Diagnostische criteria

Helaas zijn er geen algemeen aanvaarde diagnostische criteria voor SLE. Veel artsen gebruiken echter de algemene criteria van het American College of Rheumatology (ACR) 11. Deze criteria zijn ontworpen om onderwerpen voor onderzoeksstudies te identificeren, dus ze zijn erg streng. Als u momenteel vier of meer van deze criteria heeft, of als u ze in het verleden heeft gehad, is de kans erg groot dat u SLE heeft. Het hebben van minder dan vier sluit SLE echter niet uit. Nogmaals, aanvullende tests kunnen nodig zijn om een ​​formele diagnose te stellen. Deze criteria zijn onder meer:

  1. Malar uitslag: U heeft een uitslag gehad die ofwel verheven of plat over uw neus en wangen is, een zogenaamde vlinderuitslag.
  2. Lichtgevoeligheid: Ofwel krijgt u uitslag van de zon of ander uv-licht, of het maakt uitslag die u al erger heeft.

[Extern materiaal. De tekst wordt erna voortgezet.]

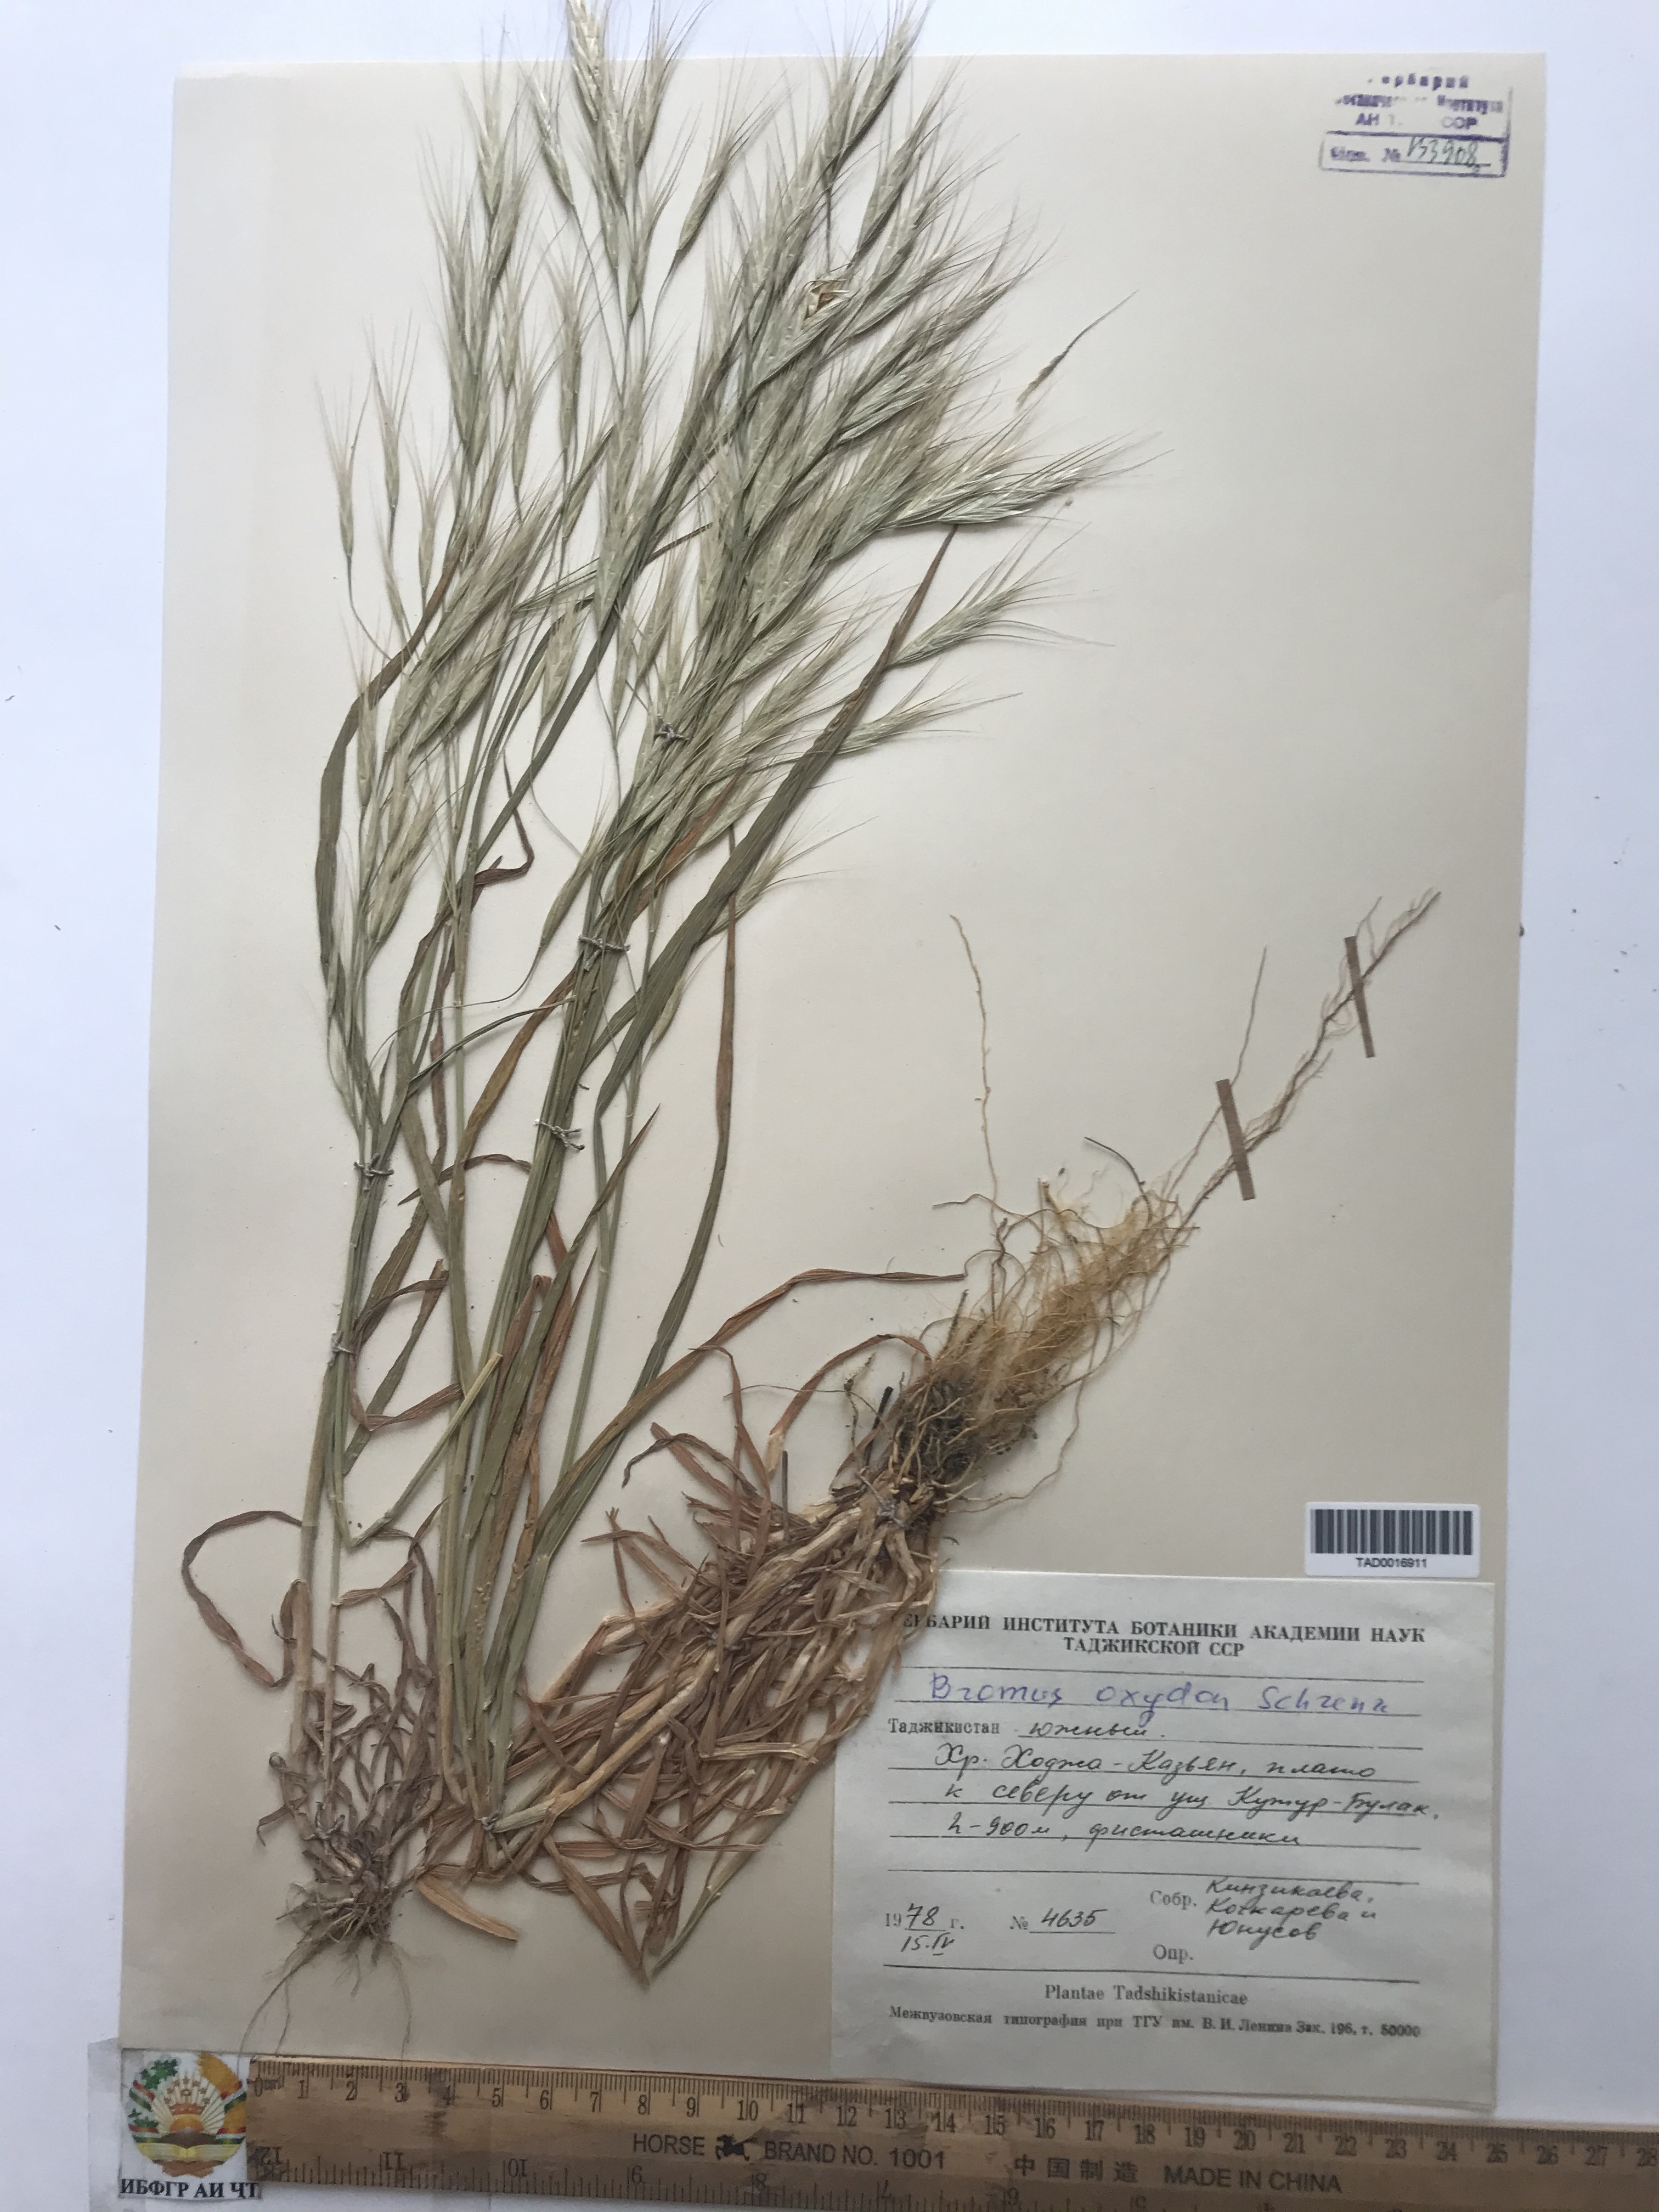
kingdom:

  3. Discoïde uitslag: U heeft een uitslag gehad die fragmentarisch en verheven is en die schilferende laesies kan veroorzaken die litteken veroorzaken.
  4. Orale zweren: U heeft zweren in uw mond gehad die meestal pijnloos zijn.

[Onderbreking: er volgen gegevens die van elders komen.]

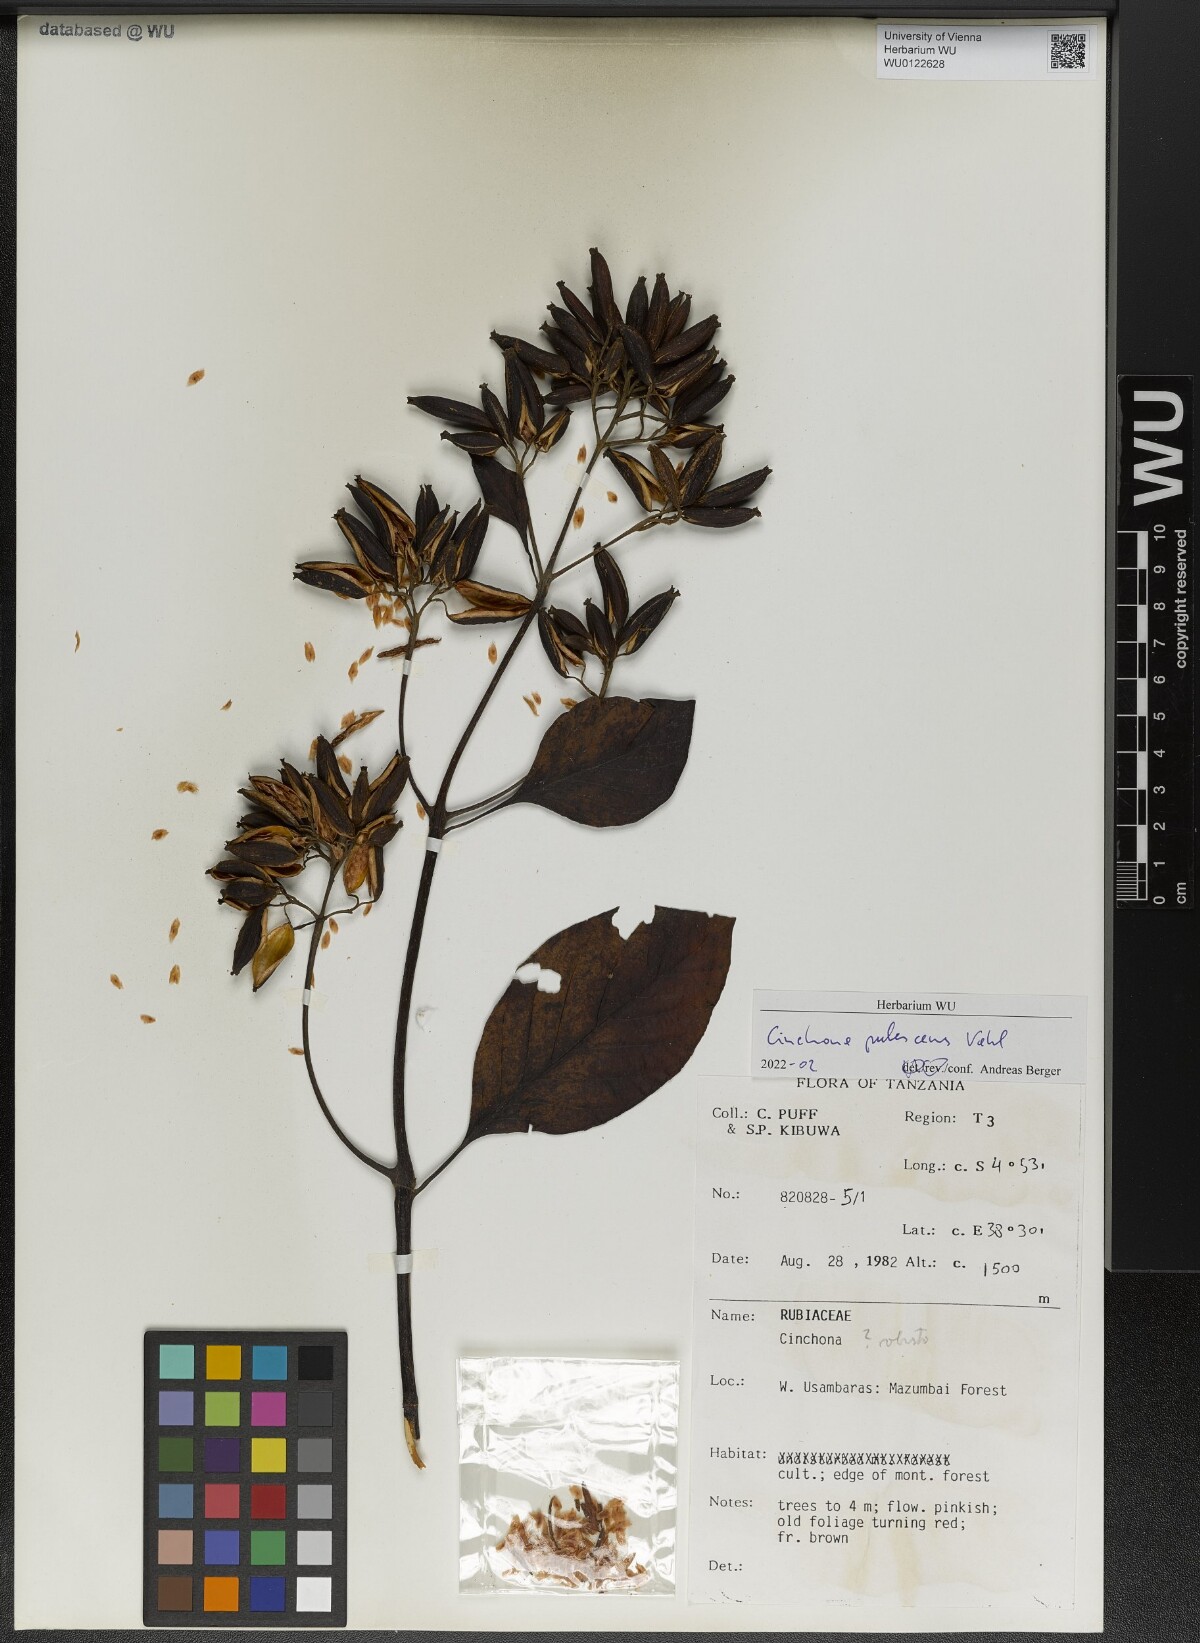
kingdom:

  5. Artritis: U heeft pijn en zwelling gehad in twee of meer van uw gewrichten die de omliggende botten niet vernietigen.
  6. Serositis: U heeft pijn op de borst gehad die erger is als u diep inademt en die wordt veroorzaakt door een ontsteking van de voering rond uw longen of de voering rond uw hart.

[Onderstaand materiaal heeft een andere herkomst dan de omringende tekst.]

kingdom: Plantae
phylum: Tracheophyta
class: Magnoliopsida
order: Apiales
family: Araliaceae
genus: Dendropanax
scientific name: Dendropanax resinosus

  7. Nieraandoening: U heeft continue proteïne- of cellulaire casts (stukjes cel die er doorheen zouden moeten gaan) in uw urine.
  8. Neurologische stoornis: U heeft een psychose of toevallen gehad.
  9. Bloed afwijking: Er is bij u bloedarmoede, leukopenie, trombocytopenie of lymfopenie vastgesteld.
  10. Immunologische aandoening: U heeft anti-dubbelstrengs DNA, anti-Smith of positieve antifosfolipide-antilichamen.
  11. Abnormale ANA: Uw antinucleaire antilichaamtest (ANA) was abnormaal.

Het is belangrijk op te merken dat niet alle mensen bij wie lupus is vastgesteld, voldoen aan vier of meer van deze criteria. Sommige ontmoeten er maar twee of drie, maar hebben andere kenmerken die verband houden met lupus. Dit is weer een herinnering aan hoe complex deze ziekte kan zijn met een breed scala aan symptomen die bij elk individu anders kunnen voorkomen.

Lees ook over de symptomen en test ANA-negatieve lupus.